Given the entries that follow, write out exactly the lines starting at the one containing "the lactating rats**" and ending at the one containing "The glucuronidation of", both ends included, and only those.

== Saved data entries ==
- Opening Delimiter -

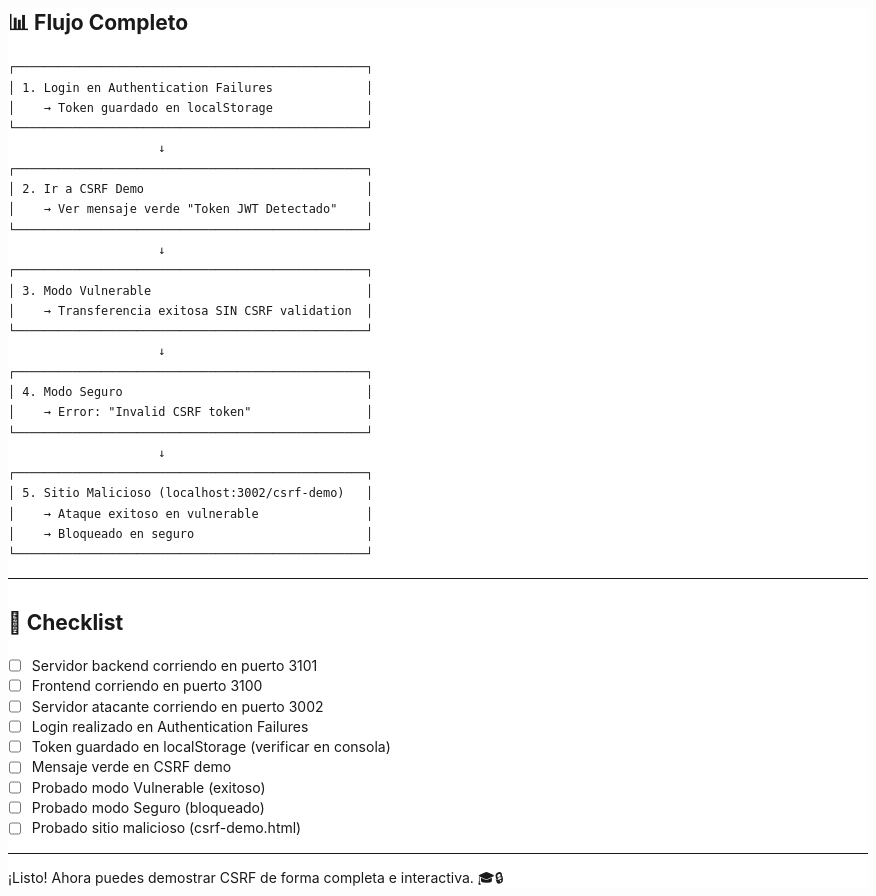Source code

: ## 📊 Flujo Completo

```
┌─────────────────────────────────────────────────┐
│ 1. Login en Authentication Failures             │
│    → Token guardado en localStorage             │
└─────────────────────────────────────────────────┘
                     ↓
┌─────────────────────────────────────────────────┐
│ 2. Ir a CSRF Demo                               │
│    → Ver mensaje verde "Token JWT Detectado"    │
└─────────────────────────────────────────────────┘
                     ↓
┌─────────────────────────────────────────────────┐
│ 3. Modo Vulnerable                              │
│    → Transferencia exitosa SIN CSRF validation  │
└─────────────────────────────────────────────────┘
                     ↓
┌─────────────────────────────────────────────────┐
│ 4. Modo Seguro                                  │
│    → Error: "Invalid CSRF token"                │
└─────────────────────────────────────────────────┘
                     ↓
┌─────────────────────────────────────────────────┐
│ 5. Sitio Malicioso (localhost:3002/csrf-demo)   │
│    → Ataque exitoso en vulnerable               │
│    → Bloqueado en seguro                        │
└─────────────────────────────────────────────────┘
```

---

## 🎯 Checklist

- [ ] Servidor backend corriendo en puerto 3101
- [ ] Frontend corriendo en puerto 3100
- [ ] Servidor atacante corriendo en puerto 3002
- [ ] Login realizado en Authentication Failures
- [ ] Token guardado en localStorage (verificar en consola)
- [ ] Mensaje verde en CSRF demo
- [ ] Probado modo Vulnerable (exitoso)
- [ ] Probado modo Seguro (bloqueado)
- [ ] Probado sitio malicioso (csrf-demo.html)

---

¡Listo! Ahora puedes demostrar CSRF de forma completa e interactiva. 🎓🔒

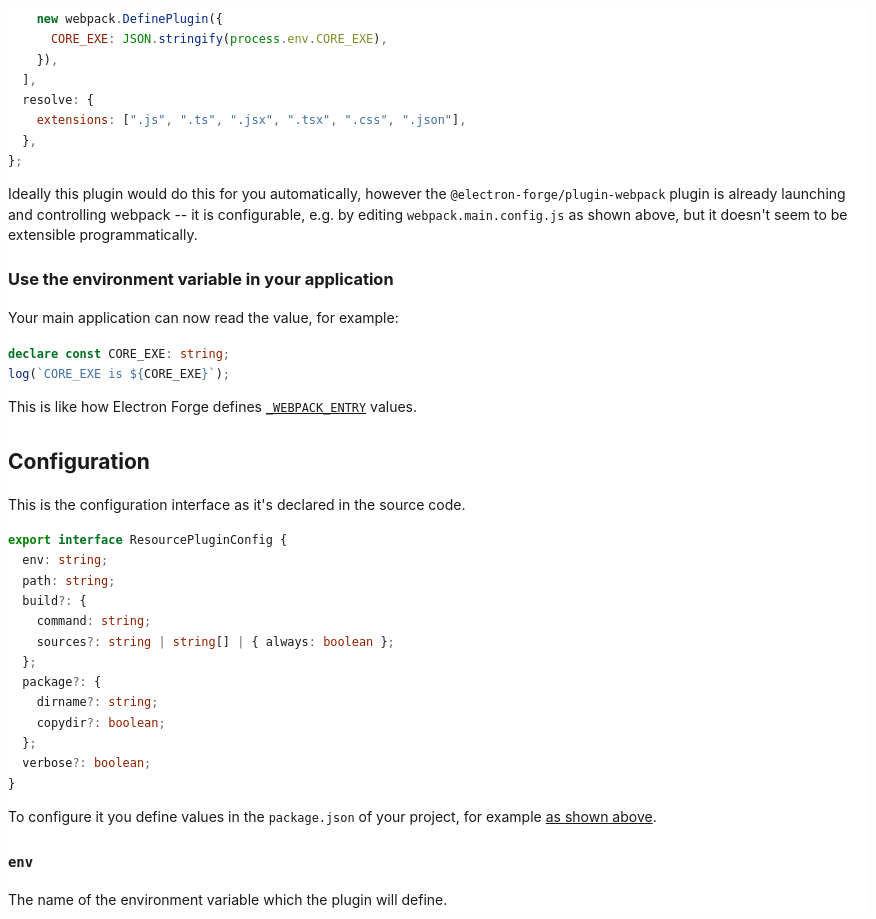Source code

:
```js
    new webpack.DefinePlugin({
      CORE_EXE: JSON.stringify(process.env.CORE_EXE),
    }),
  ],
  resolve: {
    extensions: [".js", ".ts", ".jsx", ".tsx", ".css", ".json"],
  },
};
```

Ideally this plugin would do this for you automatically,
however the `@electron-forge/plugin-webpack` plugin is already launching and controlling webpack --
it is configurable, e.g. by editing `webpack.main.config.js` as shown above,
but it doesn't seem to be extensible programmatically.

### Use the environment variable in your application

Your main application can now read the value, for example:

```ts
declare const CORE_EXE: string;
log(`CORE_EXE is ${CORE_EXE}`);
```

This is like how Electron Forge defines
[`_WEBPACK_ENTRY`](https://www.electronforge.io/config/plugins/webpack#project-setup) values.

## Configuration

This is the configuration interface as it's declared in the source code.

```ts
export interface ResourcePluginConfig {
  env: string;
  path: string;
  build?: {
    command: string;
    sources?: string | string[] | { always: boolean };
  };
  package?: {
    dirname?: string;
    copydir?: boolean;
  };
  verbose?: boolean;
}
```

To configure it you define values in the `package.json` of your project,
for example [as shown above](#configure-it-in-packagejson).

### `env`

The name of the environment variable which the plugin will define.
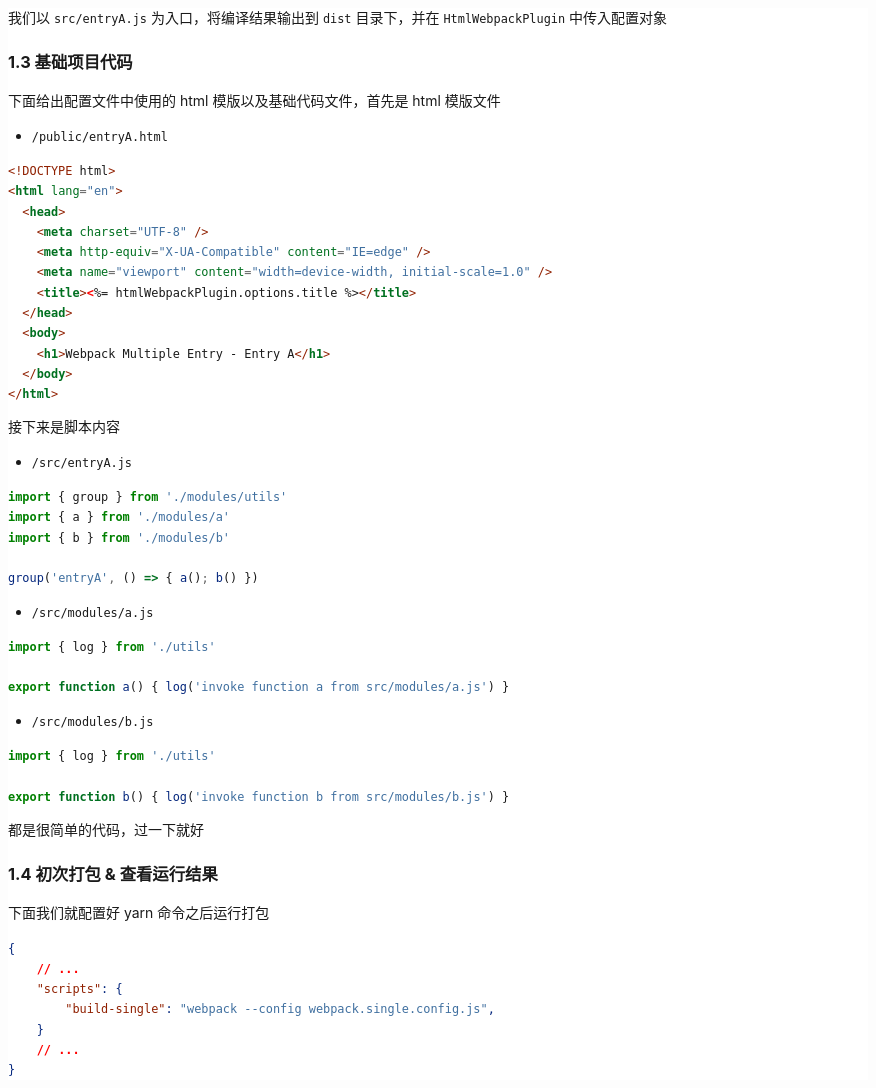 我们以 `src/entryA.js` 为入口，将编译结果输出到 `dist` 目录下，并在 `HtmlWebpackPlugin` 中传入配置对象

### 1.3 基础项目代码

下面给出配置文件中使用的 html 模版以及基础代码文件，首先是 html 模版文件

- `/public/entryA.html`

```html
<!DOCTYPE html>
<html lang="en">
  <head>
    <meta charset="UTF-8" />
    <meta http-equiv="X-UA-Compatible" content="IE=edge" />
    <meta name="viewport" content="width=device-width, initial-scale=1.0" />
    <title><%= htmlWebpackPlugin.options.title %></title>
  </head>
  <body>
    <h1>Webpack Multiple Entry - Entry A</h1>
  </body>
</html>
```

接下来是脚本内容

- `/src/entryA.js`

```js
import { group } from './modules/utils'
import { a } from './modules/a'
import { b } from './modules/b'

group('entryA', () => { a(); b() })
```

- `/src/modules/a.js`

```js
import { log } from './utils'

export function a() { log('invoke function a from src/modules/a.js') }
```

- `/src/modules/b.js`

```js
import { log } from './utils'

export function b() { log('invoke function b from src/modules/b.js') }
```

都是很简单的代码，过一下就好

### 1.4 初次打包 & 查看运行结果

下面我们就配置好 yarn 命令之后运行打包

```json
{
    // ...
    "scripts": {
        "build-single": "webpack --config webpack.single.config.js",
    }
    // ...
}
```
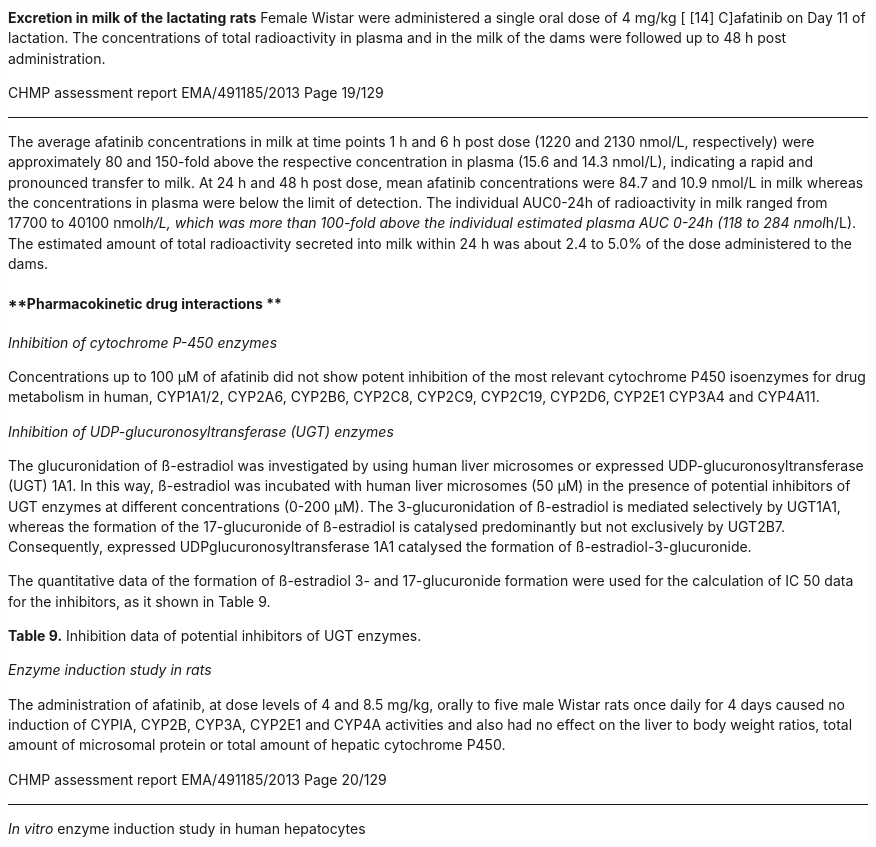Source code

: **Excretion in milk of the lactating rats**
Female Wistar were administered a single oral dose of 4 mg/kg [ [14] C]afatinib on Day 11 of
lactation. The concentrations of total radioactivity in plasma and in the milk of the dams were
followed up to 48 h post administration.

CHMP assessment report
EMA/491185/2013 Page 19/129


-----

The average afatinib concentrations in milk at time points 1 h and 6 h post dose (1220 and 2130
nmol/L, respectively) were approximately 80 and 150-fold above the respective concentration in
plasma (15.6 and 14.3 nmol/L), indicating a rapid and pronounced transfer to milk. At 24 h and
48 h post dose, mean afatinib concentrations were 84.7 and 10.9 nmol/L in milk whereas the
concentrations in plasma were below the limit of detection.
The individual AUC0-24h of radioactivity in milk ranged from 17700 to 40100 nmol*h/L, which
was more than 100-fold above the individual estimated plasma AUC 0-24h (118 to 284 nmol*h/L).
The estimated amount of total radioactivity secreted into milk within 24 h was about 2.4 to 5.0%
of the dose administered to the dams.
#### **Pharmacokinetic drug interactions **

*Inhibition of cytochrome P-450 enzymes*

Concentrations up to 100 μM of afatinib did not show potent inhibition of the most relevant
cytochrome P450 isoenzymes for drug metabolism in human, CYP1A1/2, CYP2A6, CYP2B6,
CYP2C8, CYP2C9, CYP2C19, CYP2D6, CYP2E1 CYP3A4 and CYP4A11.

*Inhibition of UDP-glucuronosyltransferase (UGT) enzymes*

The glucuronidation of ß-estradiol was investigated by using human liver microsomes or
expressed UDP-glucuronosyltransferase (UGT) 1A1. In this way, ß-estradiol was incubated with
human liver microsomes (50 μM) in the presence of potential inhibitors of UGT enzymes at
different concentrations (0-200 μM). The 3-glucuronidation of ß-estradiol is mediated selectively
by UGT1A1, whereas the formation of the 17-glucuronide of ß-estradiol is catalysed
predominantly but not exclusively by UGT2B7. Consequently, expressed UDPglucuronosyltransferase 1A1 catalysed the formation of ß-estradiol-3-glucuronide.

The quantitative data of the formation of ß-estradiol 3- and 17-glucuronide formation were used
for the calculation of IC 50 data for the inhibitors, as it shown in Table 9.

**Table 9.** Inhibition data of potential inhibitors of UGT enzymes.

*Enzyme induction study in rats*

The administration of afatinib, at dose levels of 4 and 8.5 mg/kg, orally to five male Wistar rats
once daily for 4 days caused no induction of CYPIA, CYP2B, CYP3A, CYP2E1 and CYP4A activities
and also had no effect on the liver to body weight ratios, total amount of microsomal protein or
total amount of hepatic cytochrome P450.

CHMP assessment report
EMA/491185/2013 Page 20/129


-----

*In vitro* enzyme induction study in human hepatocytes
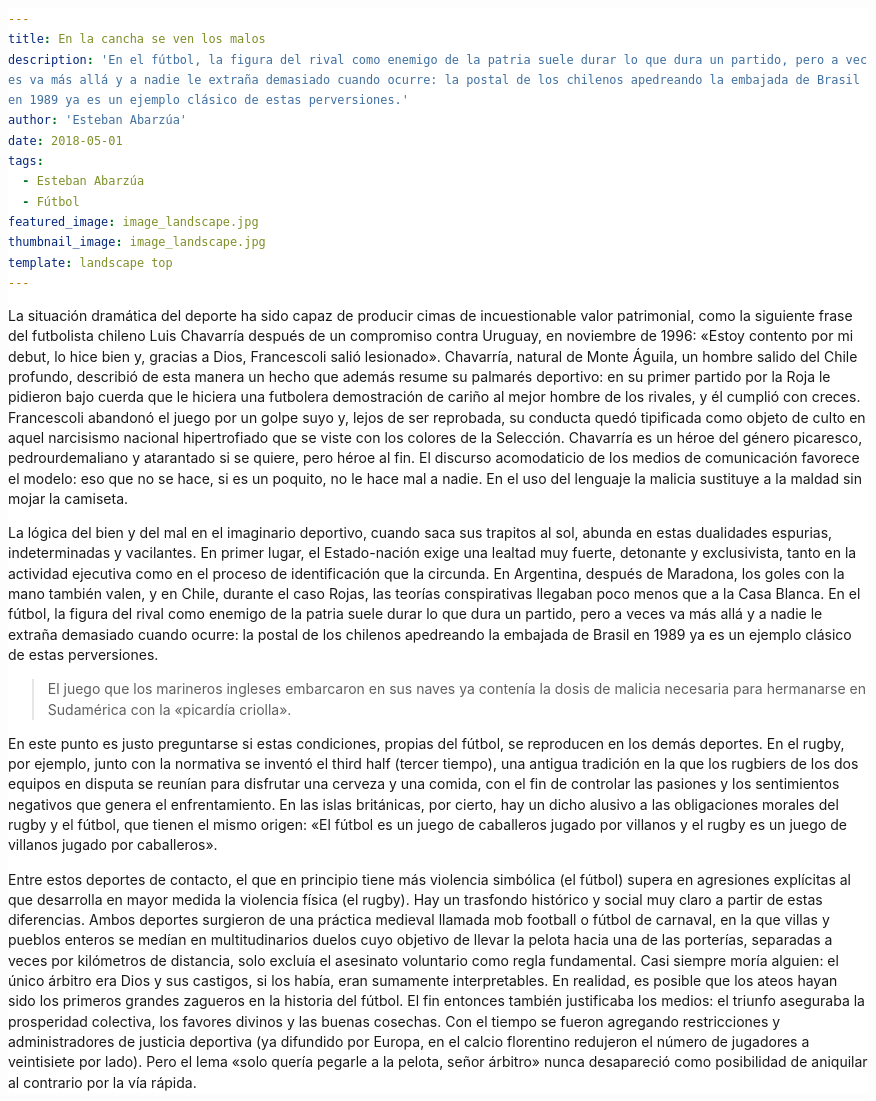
 ```yaml
---
title: En la cancha se ven los malos
description: 'En el fútbol, la figura del rival como enemigo de la patria suele durar lo que dura un partido, pero a veces va más allá y a nadie le extraña demasiado cuando ocurre: la postal de los chilenos apedreando la embajada de Brasil en 1989 ya es un ejemplo clásico de estas perversiones.'
author: 'Esteban Abarzúa'
date: 2018-05-01
tags:
  - Esteban Abarzúa
  - Fútbol
featured_image: image_landscape.jpg
thumbnail_image: image_landscape.jpg
template: landscape top
---
```


La situación dramática del deporte ha sido capaz de producir cimas de incuestionable valor patrimonial, como la siguiente frase del futbolista chileno Luis Chavarría después de un compromiso contra Uruguay, en noviembre de 1996: «Estoy contento por mi debut, lo hice bien y, gracias a Dios, Francescoli salió lesionado». Chavarría, natural de Monte Águila, un hombre salido del Chile profundo, describió de esta manera un hecho que además resume su palmarés deportivo: en su primer partido por la Roja le pidieron bajo cuerda que le hiciera una futbolera demostración de cariño al mejor hombre de los rivales, y él cumplió con creces. Francescoli abandonó el juego por un golpe suyo y, lejos de ser reprobada, su conducta quedó tipificada como objeto de culto en aquel narcisismo nacional hipertrofiado que se viste con los colores de la Selección. Chavarría es un héroe del género picaresco, pedrourdemaliano y atarantado si se quiere, pero héroe al fin. El discurso acomodaticio de los medios de comunicación favorece el modelo: eso que no se hace, si es un poquito, no le hace mal a nadie. En el uso del lenguaje la malicia sustituye a la maldad sin mojar la camiseta.

La lógica del bien y del mal en el imaginario deportivo, cuando saca sus trapitos al sol, abunda en estas dualidades espurias, indeterminadas y vacilantes. En primer lugar, el Estado-nación exige una lealtad muy fuerte, detonante y exclusivista, tanto en la actividad ejecutiva como en el proceso de identificación que la circunda. En Argentina, después de Maradona, los goles con la mano también valen, y en Chile, durante el caso Rojas, las teorías conspirativas llegaban poco menos que a la Casa Blanca. En el fútbol, la figura del rival como enemigo de la patria suele durar lo que dura un partido, pero a veces va más allá y a nadie le extraña demasiado cuando ocurre: la postal de los chilenos apedreando la embajada de Brasil en 1989 ya es un ejemplo clásico de estas perversiones.

> El juego que los marineros ingleses embarcaron en sus naves ya contenía la dosis de malicia necesaria para hermanarse en Sudamérica con la «picardía criolla». 

En este punto es justo preguntarse si estas condiciones, propias del fútbol, se reproducen en los demás deportes. En el rugby, por ejemplo, junto con la normativa se inventó el third half (tercer tiempo), una antigua tradición en la que los rugbiers de los dos equipos en disputa se reunían para disfrutar una cerveza y una comida, con el fin de controlar las pasiones y los sentimientos negativos que genera el enfrentamiento. En las islas británicas, por cierto, hay un dicho alusivo a las obligaciones morales del rugby y el fútbol, que tienen el mismo origen: «El fútbol es un juego de caballeros jugado por villanos y el rugby es un juego de villanos jugado por caballeros».

Entre estos deportes de contacto, el que en principio tiene más violencia simbólica (el fútbol) supera en agresiones explícitas al que desarrolla en mayor medida la violencia física (el rugby). Hay un trasfondo histórico y social muy claro a partir de estas diferencias. Ambos deportes surgieron de una práctica medieval llamada mob football o fútbol de carnaval, en la que villas y pueblos enteros se medían en multitudinarios duelos cuyo objetivo de llevar la pelota hacia una de las porterías, separadas a veces por kilómetros de distancia, solo excluía el asesinato voluntario como regla fundamental. Casi siempre moría alguien: el único árbitro era Dios y sus castigos, si los había, eran sumamente interpretables. En realidad, es posible que los ateos hayan sido los primeros grandes zagueros en la historia del fútbol. El fin entonces también justificaba los medios: el triunfo aseguraba la prosperidad colectiva, los favores divinos y las buenas cosechas. Con el tiempo se fueron agregando restricciones y administradores de justicia deportiva (ya difundido por Europa, en el calcio florentino redujeron el número de jugadores a veintisiete por lado). Pero el lema «solo quería pegarle a la pelota, señor árbitro» nunca desapareció como posibilidad de aniquilar al contrario por la vía rápida.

- Closing Delimiter -

== Answer box ==
: **Excretion in milk of the lactating rats**
Female Wistar were administered a single oral dose of 4 mg/kg [ [14] C]afatinib on Day 11 of
lactation. The concentrations of total radioactivity in plasma and in the milk of the dams were
followed up to 48 h post administration.

CHMP assessment report
EMA/491185/2013 Page 19/129


-----

The average afatinib concentrations in milk at time points 1 h and 6 h post dose (1220 and 2130
nmol/L, respectively) were approximately 80 and 150-fold above the respective concentration in
plasma (15.6 and 14.3 nmol/L), indicating a rapid and pronounced transfer to milk. At 24 h and
48 h post dose, mean afatinib concentrations were 84.7 and 10.9 nmol/L in milk whereas the
concentrations in plasma were below the limit of detection.
The individual AUC0-24h of radioactivity in milk ranged from 17700 to 40100 nmol*h/L, which
was more than 100-fold above the individual estimated plasma AUC 0-24h (118 to 284 nmol*h/L).
The estimated amount of total radioactivity secreted into milk within 24 h was about 2.4 to 5.0%
of the dose administered to the dams.
#### **Pharmacokinetic drug interactions **

*Inhibition of cytochrome P-450 enzymes*

Concentrations up to 100 μM of afatinib did not show potent inhibition of the most relevant
cytochrome P450 isoenzymes for drug metabolism in human, CYP1A1/2, CYP2A6, CYP2B6,
CYP2C8, CYP2C9, CYP2C19, CYP2D6, CYP2E1 CYP3A4 and CYP4A11.

*Inhibition of UDP-glucuronosyltransferase (UGT) enzymes*

The glucuronidation of ß-estradiol was investigated by using human liver microsomes or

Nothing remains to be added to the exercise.